L’Ukraine en toile de fond
Or, la question de l’Ukraine et des velléités empoisonne aussi les relations entre Moscou et l’Otan. Le secrétaire général de l’Alliance atlantique, Jens Stoltenberg, s’est dit jeudi denier inquiet, dans une interview au quotidien allemand Bild, de voir la Russie « constituer une zone d’influence par des moyens militaires » en Ukraine et opérer une militarisation massive aux frontières de l’Otan. « La Russie cherche à constituer une zone d’influence par des moyens militaires. En infraction avec le droit international, Moscou a annexé la Crimée et soutient les séparatistes dans l’est de l’Ukraine.
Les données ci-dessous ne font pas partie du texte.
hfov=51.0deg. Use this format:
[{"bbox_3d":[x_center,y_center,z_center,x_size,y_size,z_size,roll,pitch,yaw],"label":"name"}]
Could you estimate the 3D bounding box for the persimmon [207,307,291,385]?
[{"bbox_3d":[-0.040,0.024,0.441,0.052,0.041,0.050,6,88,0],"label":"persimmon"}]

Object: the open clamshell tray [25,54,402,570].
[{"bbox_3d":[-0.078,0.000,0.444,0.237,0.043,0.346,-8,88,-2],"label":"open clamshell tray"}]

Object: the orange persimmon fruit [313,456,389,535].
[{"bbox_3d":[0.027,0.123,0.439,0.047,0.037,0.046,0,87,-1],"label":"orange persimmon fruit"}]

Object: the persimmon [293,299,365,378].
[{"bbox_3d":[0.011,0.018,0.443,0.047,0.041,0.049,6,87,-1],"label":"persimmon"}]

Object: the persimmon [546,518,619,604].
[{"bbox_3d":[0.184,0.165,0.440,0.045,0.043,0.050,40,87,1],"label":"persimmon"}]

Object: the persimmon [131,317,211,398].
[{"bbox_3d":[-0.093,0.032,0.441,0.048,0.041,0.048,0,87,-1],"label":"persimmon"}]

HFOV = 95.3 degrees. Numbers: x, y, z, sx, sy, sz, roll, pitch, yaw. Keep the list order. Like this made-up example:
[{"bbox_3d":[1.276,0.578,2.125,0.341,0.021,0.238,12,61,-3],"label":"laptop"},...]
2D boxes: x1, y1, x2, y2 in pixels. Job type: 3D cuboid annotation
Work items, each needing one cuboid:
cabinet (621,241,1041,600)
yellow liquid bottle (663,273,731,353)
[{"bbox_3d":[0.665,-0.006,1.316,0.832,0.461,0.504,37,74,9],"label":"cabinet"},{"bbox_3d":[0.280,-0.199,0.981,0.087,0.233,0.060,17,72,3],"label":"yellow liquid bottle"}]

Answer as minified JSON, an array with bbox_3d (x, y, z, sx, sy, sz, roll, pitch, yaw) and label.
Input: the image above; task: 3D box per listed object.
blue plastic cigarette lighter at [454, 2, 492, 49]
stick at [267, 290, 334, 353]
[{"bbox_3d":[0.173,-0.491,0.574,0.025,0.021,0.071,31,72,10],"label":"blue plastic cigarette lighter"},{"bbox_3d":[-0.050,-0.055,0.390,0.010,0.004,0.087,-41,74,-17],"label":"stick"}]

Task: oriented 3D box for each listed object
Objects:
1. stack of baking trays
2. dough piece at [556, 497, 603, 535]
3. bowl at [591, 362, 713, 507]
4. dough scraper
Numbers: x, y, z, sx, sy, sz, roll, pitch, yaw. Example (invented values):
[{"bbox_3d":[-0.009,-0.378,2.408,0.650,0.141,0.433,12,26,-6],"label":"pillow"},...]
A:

Nous observons en outre une militarisation massive aux frontières de l’Otan, dans l’Arctique, sur la Baltique, dans la mer Noire et jusqu’en Méditerranée », a indiqué Jens Stoltenberg. « Nous avons connaissance de manoeuvres importantes, agressives et non annoncées du côté russe et nous devons réagir à cela », a-t-il ajouté, tout en précisant que l’Otan n’agit que de manière « défensive », et qu’elle veut éviter le conflit plutôt que de le provoquer.
Le secrétaire général de l’Otan a aussi estimé que le « stationnement de troupes à l’Est (était) une réponse adaptée aux agissements agressifs de la Russie ». Réunis la semaine dernière à Bruxelles, les ministres de la Défense alliés de l’Otan ont en effet donné leur feu vert au déploiement de quatre bataillons de 800 à 1 000 hommes chacun, sur base de rotations, en Estonie, en Lettonie, en Lituanie et en Pologne. Une décision qui intervient à trois semaines d’un sommet des chefs d’Etat et de gouvernement de l’Alliance à Varsovie, qui doit entériner le durcissement de l’organisation face à la Russie.